Exercise directions
What you return must match the entries word for word, minus the pictures.

*** Opening of Data for the task ***

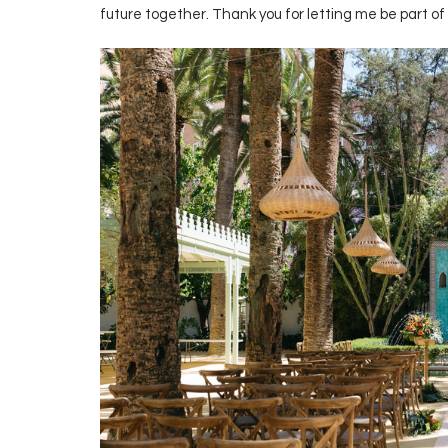
future together. Thank you for letting me be part of 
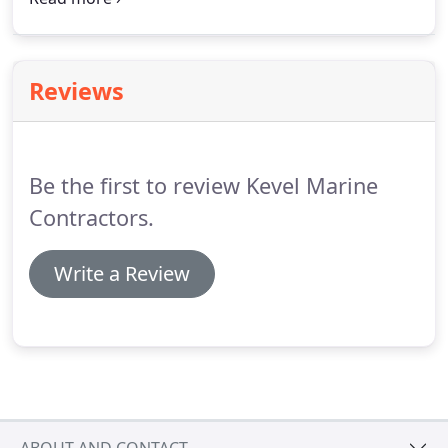
We'll get things started by scheduling an
appointment to visit your property and meet with
you to discuss your project.
Reviews
Be the first to review Kevel Marine
Contractors.
Write a Review
ABOUT AND CONTACT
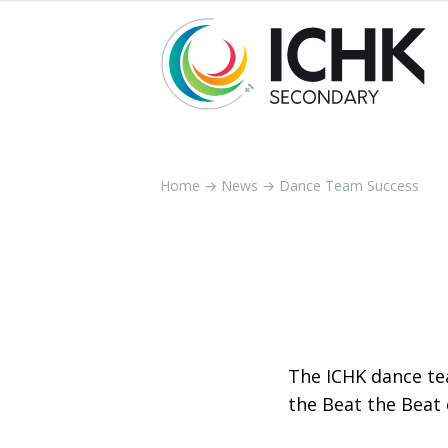
Home
→
News
→
Dance Team Success
The ICHK dance te
the Beat the Beat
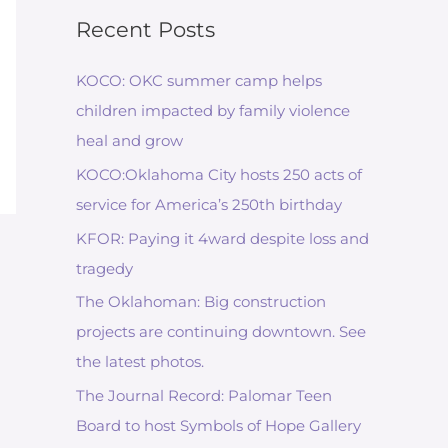
Recent Posts
KOCO: OKC summer camp helps
children impacted by family violence
heal and grow
KOCO:Oklahoma City hosts 250 acts of
service for America’s 250th birthday
KFOR: Paying it 4ward despite loss and
tragedy
The Oklahoman: Big construction
projects are continuing downtown. See
the latest photos.
The Journal Record: Palomar Teen
Board to host Symbols of Hope Gallery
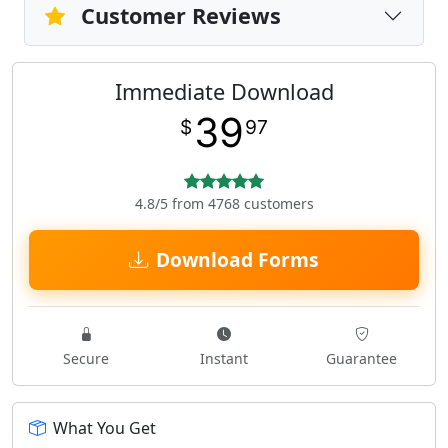
Customer Reviews
Immediate Download
39
$
97
4.8/5 from 4768 customers
Download Forms
Secure
Instant
Guarantee
What You Get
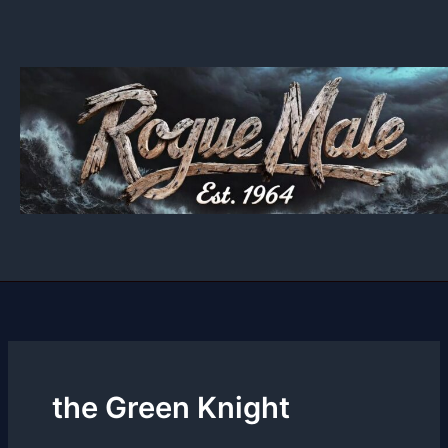
Skip
to
content
the Green Knight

*** Close of Data for the task ***

Written answer
future together. Thank you for letting me be part of 
We'll get things started by scheduling an
appointment to visit your property and meet with
you to discuss your project.
Reviews
Be the first to review Kevel Marine
Contractors.
Write a Review
ABOUT AND CONTACT
Home
→
News
→
Dance Team Success
The ICHK dance te
the Beat the Beat
Recent Posts
KOCO: OKC summer camp helps
children impacted by family violence
heal and grow
KOCO:Oklahoma City hosts 250 acts of
service for America’s 250th birthday
KFOR: Paying it 4ward despite loss and
tragedy
The Oklahoman: Big construction
projects are continuing downtown. See
the latest photos.
The Journal Record: Palomar Teen
Board to host Symbols of Hope Gallery
Customer Reviews
Immediate Download
39
$
97
4.8/5 from 4768 customers
Download Forms
Secure
Instant
Guarantee
What You Get
Skip
to
content
the Green Knight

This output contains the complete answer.